My sister Margaret’s fiancé James was not happy with her religious changes when she, like Father, left the Anglican church and joined the Methodist one. It wasn’t just that matter; he didn’t think it respectable to have a wife who saw visions. She might, he said, be insane. Most of all, he was unhappy with the lowering of her dowry. I think the last was really what concerned him. He took back the engagement ring and left her for a richer young woman. So much for “love”!
As for me, I enjoyed flirting with pretty women when I was still in my early teens. I say women rather than girls, as those my own age didn’t appeal to me much and posed dangers I didn’t want to deal with. Parties and dances were frequent enough in the days before Father burned most of his fortune, and I was growing tall enough to catch some eyes. A woman—let’s say her name was Elana—who reminded me of my mother arranged a secret meeting with me in her home when her husband was away. From her I discovered much I had not known about the fairer sex, as well as about myself. I discovered some of the carnal pleasures decried in church, and I thought that if God was against them, it was one more thing I held against Him. But afterward, the woman laughed at my ignorance and said I had been a most inferior partner and should limit my physical activity to dancing—“if even that.” She refused to answer my questions, although I was understandably curious about many things. I was much angered at this treatment and wondered if there was some way I could get back at her. Again… so much for what the world calls love. The love of men and women wasn’t showing itself any better than the love people said God had for all. Nevertheless, although the “fairer sex” couldn’t be counted on to be fair, I enjoyed being with them for what I could get.
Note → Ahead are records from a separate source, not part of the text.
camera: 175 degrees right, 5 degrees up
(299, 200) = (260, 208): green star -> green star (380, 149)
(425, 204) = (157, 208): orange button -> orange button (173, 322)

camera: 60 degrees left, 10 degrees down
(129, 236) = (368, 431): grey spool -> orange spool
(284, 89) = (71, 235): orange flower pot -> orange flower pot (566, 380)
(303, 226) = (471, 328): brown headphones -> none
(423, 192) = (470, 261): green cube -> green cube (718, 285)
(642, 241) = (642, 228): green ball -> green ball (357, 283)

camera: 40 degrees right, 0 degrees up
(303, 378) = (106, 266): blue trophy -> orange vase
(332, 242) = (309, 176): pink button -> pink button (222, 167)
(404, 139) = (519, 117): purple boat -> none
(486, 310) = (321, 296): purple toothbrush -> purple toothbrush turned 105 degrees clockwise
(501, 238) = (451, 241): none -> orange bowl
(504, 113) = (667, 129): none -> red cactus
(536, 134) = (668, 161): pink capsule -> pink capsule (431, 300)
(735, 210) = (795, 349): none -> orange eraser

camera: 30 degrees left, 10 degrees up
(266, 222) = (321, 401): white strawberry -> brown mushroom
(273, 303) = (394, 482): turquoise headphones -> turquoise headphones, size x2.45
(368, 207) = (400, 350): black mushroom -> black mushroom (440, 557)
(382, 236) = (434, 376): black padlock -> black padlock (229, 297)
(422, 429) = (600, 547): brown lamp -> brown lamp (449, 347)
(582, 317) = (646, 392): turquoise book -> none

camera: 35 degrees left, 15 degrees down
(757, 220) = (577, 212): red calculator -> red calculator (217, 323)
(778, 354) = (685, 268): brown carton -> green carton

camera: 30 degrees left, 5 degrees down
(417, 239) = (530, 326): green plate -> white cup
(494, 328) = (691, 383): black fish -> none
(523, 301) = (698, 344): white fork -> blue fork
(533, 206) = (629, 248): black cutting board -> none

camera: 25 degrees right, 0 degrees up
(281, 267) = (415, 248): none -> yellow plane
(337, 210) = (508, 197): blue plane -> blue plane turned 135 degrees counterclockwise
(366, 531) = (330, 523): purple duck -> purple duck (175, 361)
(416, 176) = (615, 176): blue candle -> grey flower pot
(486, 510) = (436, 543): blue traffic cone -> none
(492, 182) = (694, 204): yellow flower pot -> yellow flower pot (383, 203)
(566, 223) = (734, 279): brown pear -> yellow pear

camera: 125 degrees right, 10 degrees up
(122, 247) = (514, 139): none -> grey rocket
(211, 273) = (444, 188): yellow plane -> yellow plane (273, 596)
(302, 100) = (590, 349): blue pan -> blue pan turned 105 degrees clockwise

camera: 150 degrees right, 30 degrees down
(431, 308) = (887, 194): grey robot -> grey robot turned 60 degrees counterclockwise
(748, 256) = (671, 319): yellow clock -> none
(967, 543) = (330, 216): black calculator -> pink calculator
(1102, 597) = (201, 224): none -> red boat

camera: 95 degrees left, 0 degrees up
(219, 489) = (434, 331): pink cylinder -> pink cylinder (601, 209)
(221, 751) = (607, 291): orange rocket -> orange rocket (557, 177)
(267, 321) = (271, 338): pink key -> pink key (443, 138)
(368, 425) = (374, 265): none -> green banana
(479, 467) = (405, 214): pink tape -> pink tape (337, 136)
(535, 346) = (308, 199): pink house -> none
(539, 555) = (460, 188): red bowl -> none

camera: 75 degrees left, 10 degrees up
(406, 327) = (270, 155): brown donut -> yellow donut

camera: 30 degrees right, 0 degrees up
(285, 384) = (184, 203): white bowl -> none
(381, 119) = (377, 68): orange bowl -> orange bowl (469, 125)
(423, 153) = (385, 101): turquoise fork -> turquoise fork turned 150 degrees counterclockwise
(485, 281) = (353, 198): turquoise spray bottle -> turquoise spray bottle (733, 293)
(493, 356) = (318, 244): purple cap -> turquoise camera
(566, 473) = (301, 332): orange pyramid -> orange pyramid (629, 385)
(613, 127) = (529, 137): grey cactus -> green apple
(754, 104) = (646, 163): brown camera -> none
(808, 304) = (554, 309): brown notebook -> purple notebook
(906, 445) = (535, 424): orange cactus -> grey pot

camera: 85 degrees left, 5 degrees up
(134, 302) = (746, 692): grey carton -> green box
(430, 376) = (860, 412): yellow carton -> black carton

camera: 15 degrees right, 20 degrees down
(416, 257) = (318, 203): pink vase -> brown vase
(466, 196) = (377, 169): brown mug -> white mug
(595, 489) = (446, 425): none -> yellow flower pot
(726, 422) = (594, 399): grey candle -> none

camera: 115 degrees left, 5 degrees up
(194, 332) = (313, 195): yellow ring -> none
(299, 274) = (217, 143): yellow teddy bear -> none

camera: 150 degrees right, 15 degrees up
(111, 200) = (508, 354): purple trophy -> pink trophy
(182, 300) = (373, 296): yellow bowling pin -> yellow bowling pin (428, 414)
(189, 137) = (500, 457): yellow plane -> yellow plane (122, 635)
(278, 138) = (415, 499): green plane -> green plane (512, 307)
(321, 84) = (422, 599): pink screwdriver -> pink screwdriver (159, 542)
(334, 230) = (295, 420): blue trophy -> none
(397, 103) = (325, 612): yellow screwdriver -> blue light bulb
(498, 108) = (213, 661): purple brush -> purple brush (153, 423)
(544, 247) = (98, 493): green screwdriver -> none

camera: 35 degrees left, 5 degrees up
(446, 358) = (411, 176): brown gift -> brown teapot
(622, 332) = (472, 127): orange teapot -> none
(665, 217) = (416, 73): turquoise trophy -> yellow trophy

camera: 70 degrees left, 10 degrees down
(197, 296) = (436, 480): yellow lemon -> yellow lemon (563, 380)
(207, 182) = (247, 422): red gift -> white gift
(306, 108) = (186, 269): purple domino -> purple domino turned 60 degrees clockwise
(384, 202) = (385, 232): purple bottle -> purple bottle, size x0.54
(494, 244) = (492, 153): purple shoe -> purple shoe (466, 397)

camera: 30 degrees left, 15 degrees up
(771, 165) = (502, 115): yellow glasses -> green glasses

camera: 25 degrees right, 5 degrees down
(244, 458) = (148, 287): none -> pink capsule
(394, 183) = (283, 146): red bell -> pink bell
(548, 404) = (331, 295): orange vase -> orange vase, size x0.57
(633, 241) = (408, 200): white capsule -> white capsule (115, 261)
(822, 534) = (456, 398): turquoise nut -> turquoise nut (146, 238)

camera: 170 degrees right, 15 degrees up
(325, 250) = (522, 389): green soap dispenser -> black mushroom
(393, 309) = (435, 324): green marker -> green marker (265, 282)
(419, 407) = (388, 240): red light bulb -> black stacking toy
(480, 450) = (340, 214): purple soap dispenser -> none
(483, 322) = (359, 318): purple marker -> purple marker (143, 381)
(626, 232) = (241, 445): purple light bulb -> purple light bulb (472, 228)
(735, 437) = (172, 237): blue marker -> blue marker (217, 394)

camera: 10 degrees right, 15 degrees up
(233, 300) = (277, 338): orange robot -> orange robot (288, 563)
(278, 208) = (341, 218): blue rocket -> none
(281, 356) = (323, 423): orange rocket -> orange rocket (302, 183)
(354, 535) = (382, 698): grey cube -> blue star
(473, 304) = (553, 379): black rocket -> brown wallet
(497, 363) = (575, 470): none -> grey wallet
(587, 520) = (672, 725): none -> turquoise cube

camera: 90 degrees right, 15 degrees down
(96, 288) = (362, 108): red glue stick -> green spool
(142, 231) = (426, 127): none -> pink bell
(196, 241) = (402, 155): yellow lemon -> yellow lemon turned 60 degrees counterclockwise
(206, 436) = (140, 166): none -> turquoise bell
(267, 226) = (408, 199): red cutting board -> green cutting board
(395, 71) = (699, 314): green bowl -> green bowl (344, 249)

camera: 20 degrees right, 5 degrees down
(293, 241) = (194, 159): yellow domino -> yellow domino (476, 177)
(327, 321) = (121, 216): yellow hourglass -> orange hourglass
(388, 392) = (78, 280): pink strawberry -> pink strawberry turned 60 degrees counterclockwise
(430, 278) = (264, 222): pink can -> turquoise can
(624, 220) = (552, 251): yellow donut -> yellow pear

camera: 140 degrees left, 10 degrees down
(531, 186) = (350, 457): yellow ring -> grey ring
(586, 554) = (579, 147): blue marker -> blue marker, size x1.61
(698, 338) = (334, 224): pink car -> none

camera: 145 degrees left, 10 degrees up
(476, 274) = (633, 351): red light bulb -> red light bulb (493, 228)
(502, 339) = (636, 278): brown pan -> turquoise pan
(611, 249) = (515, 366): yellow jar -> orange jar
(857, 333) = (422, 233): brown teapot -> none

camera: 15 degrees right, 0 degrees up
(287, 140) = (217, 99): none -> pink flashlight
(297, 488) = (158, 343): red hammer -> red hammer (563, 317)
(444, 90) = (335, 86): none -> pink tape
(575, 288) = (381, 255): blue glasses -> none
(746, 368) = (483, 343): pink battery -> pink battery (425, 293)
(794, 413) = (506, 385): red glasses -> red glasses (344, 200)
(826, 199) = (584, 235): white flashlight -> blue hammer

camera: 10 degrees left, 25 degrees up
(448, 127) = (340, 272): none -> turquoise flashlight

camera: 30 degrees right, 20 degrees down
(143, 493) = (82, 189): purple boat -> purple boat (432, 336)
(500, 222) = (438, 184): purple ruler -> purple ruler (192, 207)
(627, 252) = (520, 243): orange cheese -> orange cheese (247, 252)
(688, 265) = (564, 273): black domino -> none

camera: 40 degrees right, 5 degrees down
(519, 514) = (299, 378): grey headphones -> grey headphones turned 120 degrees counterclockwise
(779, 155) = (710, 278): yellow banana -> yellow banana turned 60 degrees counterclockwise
I soon realized the practicality of Elena’s choice of a partner with blue eyes like her own, and I followed the same pattern, bedding married women who either resembled me, or whose husbands resembled me, for the same reason: If I should impregnate a married woman and the child resembled herself or her husband, people could assume the baby was theirs and not the result of an illicit affair. Elana wasn’t likely to be as unhappy with my behavior as she pretended, either. I came to learn that these elder women liked my young enthusiasm and didn’t always enjoy being with their husbands, who were often older than they.
My curiosity stretched beyond the secrets of the bedroom. I sometimes learned secrets about these women that could benefit me should I insist that they provide me with things I needed in exchange for my silence—thus I gained more time with them alone than they perhaps wanted and also money to add to my secret stash. Blackmail, I learned, was a surer source of profit than gambling.
I continued to keep my respectable front to the world. Dr. Pruitt provided me with a shack to live in on his property, giving me a certain amount of privacy.
Nathan, the churchman with the uncanny ability to see secrets, however, kept me on my toes. I couldn’t keep away from him, so I pretended to be his friend. He asked me to pray for God’s blessing on the next revival. I agreed. He also said another war was coming soon—a thought that didn’t surprise me. He asked me to pray about the war as well. Of course, I agreed to that as well.
Later, he returned when I was in a pious posture pretending to pray as he had asked. “Luke,” he said. “I have had a message from the Lord regarding you.”
I tried not to show my chagrin.
“My dear friend,” he said. “You will not always be at my side.”
Ah, I thought. Good news!
“In the next war… I heard the message that you will die.”
My eyes must have widened in shock.
“Luke,” he said, putting his hand on my shoulder. “Why fear an honorable death followed by eternity in the presence of your beloved Lord? There is no fear in love, but perfect love casts out fear, just as the scriptures say.”
He had to be wrong! After all, he hadn’t perceived my double life. He didn’t seem to even remember the day he had told me, “You are not what you seem.” If he remembered it at all, he may have thought it a positive impression of me!
But what if he was right? I determined to make sure it couldn’t happen. Another war was likely—even seemed inevitable—but I didn’t have to participate in it. I would find a way out—just in case.